マンションの一室。ジャケットを脱ぎ捨て、ネクタイを弛める。部屋の明かりはつけずに冷蔵庫から缶ビールを取り出す。胸ポケットに入れた煙草に火をつけ、片手で開けたビールを胃に流し込む。テレビを点ける。放火事件が報じられていた。
無精髭を生やした中年の男は呟いた。
「ヒーローか……」
テレビの光だけが照らし出す、男の口角は上がっていた。
室内に所狭しと人が座っている。
一様に深緑の意匠を揃えた全員が手を組み祈りを捧げていた。
中央に立つは、変わった服装に全身を包み、頭巾のようなものを被っている男。
「悪人共が蔓延る社会。……害虫どもは駆除せねばなりません。我々が社会にとっての農薬となるのです」
「教祖様! 教祖様!」
皆が声を揃える。
「祖よ! 汚れた世の中を変えましょう!」脇の小柄な男が猛る。
場は異様な雰囲気で満ちていた。
「待てっ!」
逃げ惑う青年。
路地裏に逃げ込んだがその先は行き止まりだった。派手に転んだ青年は怯えた顔で追手を見る。
「拡張者……もう逃さねえぞ」
息を荒くした男どもが詰め寄る。
「何、ちょっと手伝って欲しいことがあるだけだ。乱暴はしない。ほら、こっちへこい」
「いやだ、なんでこんな力……っっ!」
自らの手を見つめ、苛立ちを隠せない青年。顔を上げ、追手の男達の横にある連なったごみや立てかかった鉄パイプを、“触れることなく倒す”。
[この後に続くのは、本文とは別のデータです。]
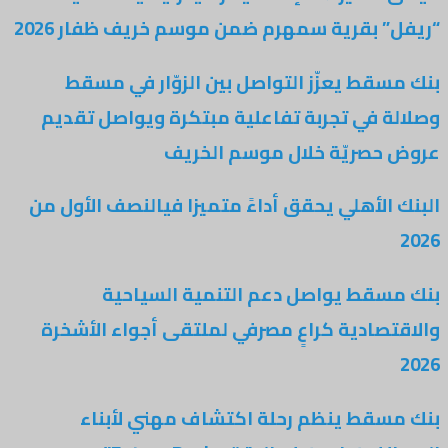
“ريفل” بقرية سمهرم ضمن موسم خريف ظفار 2026
بنك مسقط يعزّز التواصل بين الزوّار في مسقط
وصلالة في تجربة تفاعلية مبتكرة ويواصل تقديم
عروض حصريّة خلال موسم الخريف
البنك الأهلي يحقق أداءً متميزا فيالنصف الأول من
2026
بنك مسقط يواصل دعم التنمية السياحية
والاقتصادية كراعٍ مصرفي لملتقى أجواء الأشخرة
2026
بنك مسقط ينظم رحلة اكتشاف مهني لأبناء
金属音が響いた。
「う、うわあ!」
男達を足止めし、その場から立ち去る。
「ご、ごめんなさい……!」
とあるボクシングジム。
何人ものプロ選手、練習生が倒れている。
「お前っ! 実力を隠していたのか……!」
ジムの会長らしき男に詰め寄る、拳を赤く染めた赤黒い髪の男。
「まさか先日のヘビー級チャンプをやったってのもお前か……?」
「あんたにはガキの頃から世話になったよ。ボクシングを通してこんなにも戦いの楽しさ、素晴らしさ、高揚感を教えてくれたんだからな……!」
男は涙を流していた。頬を濡らしたまま、にやりと笑い、目の前の恩師を手にかけた。
「つまらねえ。つまらねえ。……もっと命の駆け引きをさせろ。くくっ、あ〜、そう思ってた退屈な毎日にもおさらばだ。もう我慢はしない。ヒーローも犯罪者もみんな、みんなみんな、喰ってやる」
男はその手のグローブを外した。
“普通”ではない者達が蠢き始めていた。